Yapılacak İş
Aşağıdaki yazıya göre Tuncay Kara'nın anlattığı, tekstil mühendislerinin iş başvurusu sırasında konuştuğu şeyleri yaz.

Yazı
CESUR KALEM

Gaziantepli Mennan Usta!

Gaziantep’te İl Emniyet Müdürü olarak görev yaptığım yıllardı. Büyük oğlum, ODTÜ Makine Mühendisliği Bölümü’nü bitirerek makine mühendisi olmuştu. Kendisi SANKO Holding’in makine bölümünde işe başladı. Bir ay geçmesine rağmen, elbisesinde kırışıklık bile görmemiştim. Beyaz yakalı memurlar gibi işe gidip geliyordu.

Tekstil işi ile uğraşan ve daha sonra fabrikasında çıkan yangında feci bir şekilde can veren Tuncay Kara’nın söyledikleri kulaklarımda çınladı. Tuncay Kara: “Müdürüm, tekstil mühendisleri iş başvurusu esnasında araba, masa ve maaş gibi şeyler konuşuyor. Biz de ona göre değerlendirme yapıyoruz. “Makinanın başında elbisemiz pas, yağ içinde kalsa da önce işi öğrenelim, işverene faydalı olduktan sonra her türlü imkân bize sağlanır” diye düşünen kimse yok” demişti. Ne kadar doğru ve gerçekçi. Bunu sanayileşmiş ve gelişmiş ülkelerin teknik adamlarını gördükçe daha iyi anlıyoruz. Sürekli masa başında oturan mühendis olur mu?

İş tezgâhta öğrenilir. Sadece teorik bilgilerle teknik adam ya da mühendis yetiştirildiğinde uygulamada ve iş hayatında başarısız olunuyor. Orada yetişmiş bir ustabaşının bilgi, birikim ve deneyimi ile üniversite mezunu bir mühendisin bilgisi boy ölçüşemiyor. Bu da kırılma noktası oluyor. Hayal kırıklığı ve başarısızlık gençleri işten ve mesleğinden soğutuyor.

Ülkemizde mühendisten çok ara eleman sıkıntısı yaşanıyor. Ara elemanlar hem teoriyi hem de pratiği bildiklerinden kolayca iş bulabildiği gibi iyi imkanlarla mesleklerini icra ediyorlar.

Veriler
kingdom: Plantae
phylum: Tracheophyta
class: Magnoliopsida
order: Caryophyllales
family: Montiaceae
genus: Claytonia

Alıştırma Cevabı
Araba, masa ve maaş.